(Absolute pixel coordinate data)
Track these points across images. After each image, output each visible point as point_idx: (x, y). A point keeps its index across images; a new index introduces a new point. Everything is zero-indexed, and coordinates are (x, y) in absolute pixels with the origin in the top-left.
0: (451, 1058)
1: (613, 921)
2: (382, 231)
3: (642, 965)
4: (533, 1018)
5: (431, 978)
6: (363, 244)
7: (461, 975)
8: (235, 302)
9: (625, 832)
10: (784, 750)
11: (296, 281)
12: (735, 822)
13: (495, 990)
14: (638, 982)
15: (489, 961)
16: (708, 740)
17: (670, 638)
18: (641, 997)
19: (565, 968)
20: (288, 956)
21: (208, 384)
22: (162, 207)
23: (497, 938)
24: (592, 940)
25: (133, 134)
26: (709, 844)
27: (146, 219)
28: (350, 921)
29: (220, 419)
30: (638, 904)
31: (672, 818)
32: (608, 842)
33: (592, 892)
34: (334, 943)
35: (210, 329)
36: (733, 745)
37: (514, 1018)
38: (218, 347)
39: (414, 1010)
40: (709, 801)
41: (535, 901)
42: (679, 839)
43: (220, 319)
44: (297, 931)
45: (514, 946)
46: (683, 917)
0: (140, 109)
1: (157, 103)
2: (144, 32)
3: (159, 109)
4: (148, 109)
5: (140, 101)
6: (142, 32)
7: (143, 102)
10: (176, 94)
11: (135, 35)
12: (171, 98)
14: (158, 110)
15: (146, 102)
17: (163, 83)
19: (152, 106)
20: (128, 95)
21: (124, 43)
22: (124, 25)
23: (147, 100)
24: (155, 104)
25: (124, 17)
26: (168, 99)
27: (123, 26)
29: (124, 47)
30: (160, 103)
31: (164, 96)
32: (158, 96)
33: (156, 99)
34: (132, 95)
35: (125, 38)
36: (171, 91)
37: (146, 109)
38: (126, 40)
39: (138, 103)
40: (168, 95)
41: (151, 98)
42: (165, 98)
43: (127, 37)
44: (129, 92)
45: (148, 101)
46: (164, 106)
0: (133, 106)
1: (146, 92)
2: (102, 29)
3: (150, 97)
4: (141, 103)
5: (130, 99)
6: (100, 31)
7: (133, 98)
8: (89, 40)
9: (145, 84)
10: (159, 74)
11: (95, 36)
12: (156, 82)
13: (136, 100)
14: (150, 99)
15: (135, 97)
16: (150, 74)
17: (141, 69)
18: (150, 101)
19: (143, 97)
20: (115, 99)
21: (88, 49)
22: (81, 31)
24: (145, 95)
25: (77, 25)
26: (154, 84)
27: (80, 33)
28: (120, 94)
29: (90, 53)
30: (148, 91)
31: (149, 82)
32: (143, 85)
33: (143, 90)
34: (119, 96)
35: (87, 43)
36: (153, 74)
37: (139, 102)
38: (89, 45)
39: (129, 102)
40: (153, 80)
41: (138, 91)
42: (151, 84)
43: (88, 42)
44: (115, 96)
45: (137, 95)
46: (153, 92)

## TASK DETAILS:
The lines to output run from the one containing "1: (613, 921)" to the last line of the entries; give them back exactly.

## YOUR SOLUTION:
1: (613, 921)
2: (382, 231)
3: (642, 965)
4: (533, 1018)
5: (431, 978)
6: (363, 244)
7: (461, 975)
8: (235, 302)
9: (625, 832)
10: (784, 750)
11: (296, 281)
12: (735, 822)
13: (495, 990)
14: (638, 982)
15: (489, 961)
16: (708, 740)
17: (670, 638)
18: (641, 997)
19: (565, 968)
20: (288, 956)
21: (208, 384)
22: (162, 207)
23: (497, 938)
24: (592, 940)
25: (133, 134)
26: (709, 844)
27: (146, 219)
28: (350, 921)
29: (220, 419)
30: (638, 904)
31: (672, 818)
32: (608, 842)
33: (592, 892)
34: (334, 943)
35: (210, 329)
36: (733, 745)
37: (514, 1018)
38: (218, 347)
39: (414, 1010)
40: (709, 801)
41: (535, 901)
42: (679, 839)
43: (220, 319)
44: (297, 931)
45: (514, 946)
46: (683, 917)
0: (140, 109)
1: (157, 103)
2: (144, 32)
3: (159, 109)
4: (148, 109)
5: (140, 101)
6: (142, 32)
7: (143, 102)
10: (176, 94)
11: (135, 35)
12: (171, 98)
14: (158, 110)
15: (146, 102)
17: (163, 83)
19: (152, 106)
20: (128, 95)
21: (124, 43)
22: (124, 25)
23: (147, 100)
24: (155, 104)
25: (124, 17)
26: (168, 99)
27: (123, 26)
29: (124, 47)
30: (160, 103)
31: (164, 96)
32: (158, 96)
33: (156, 99)
34: (132, 95)
35: (125, 38)
36: (171, 91)
37: (146, 109)
38: (126, 40)
39: (138, 103)
40: (168, 95)
41: (151, 98)
42: (165, 98)
43: (127, 37)
44: (129, 92)
45: (148, 101)
46: (164, 106)
0: (133, 106)
1: (146, 92)
2: (102, 29)
3: (150, 97)
4: (141, 103)
5: (130, 99)
6: (100, 31)
7: (133, 98)
8: (89, 40)
9: (145, 84)
10: (159, 74)
11: (95, 36)
12: (156, 82)
13: (136, 100)
14: (150, 99)
15: (135, 97)
16: (150, 74)
17: (141, 69)
18: (150, 101)
19: (143, 97)
20: (115, 99)
21: (88, 49)
22: (81, 31)
24: (145, 95)
25: (77, 25)
26: (154, 84)
27: (80, 33)
28: (120, 94)
29: (90, 53)
30: (148, 91)
31: (149, 82)
32: (143, 85)
33: (143, 90)
34: (119, 96)
35: (87, 43)
36: (153, 74)
37: (139, 102)
38: (89, 45)
39: (129, 102)
40: (153, 80)
41: (138, 91)
42: (151, 84)
43: (88, 42)
44: (115, 96)
45: (137, 95)
46: (153, 92)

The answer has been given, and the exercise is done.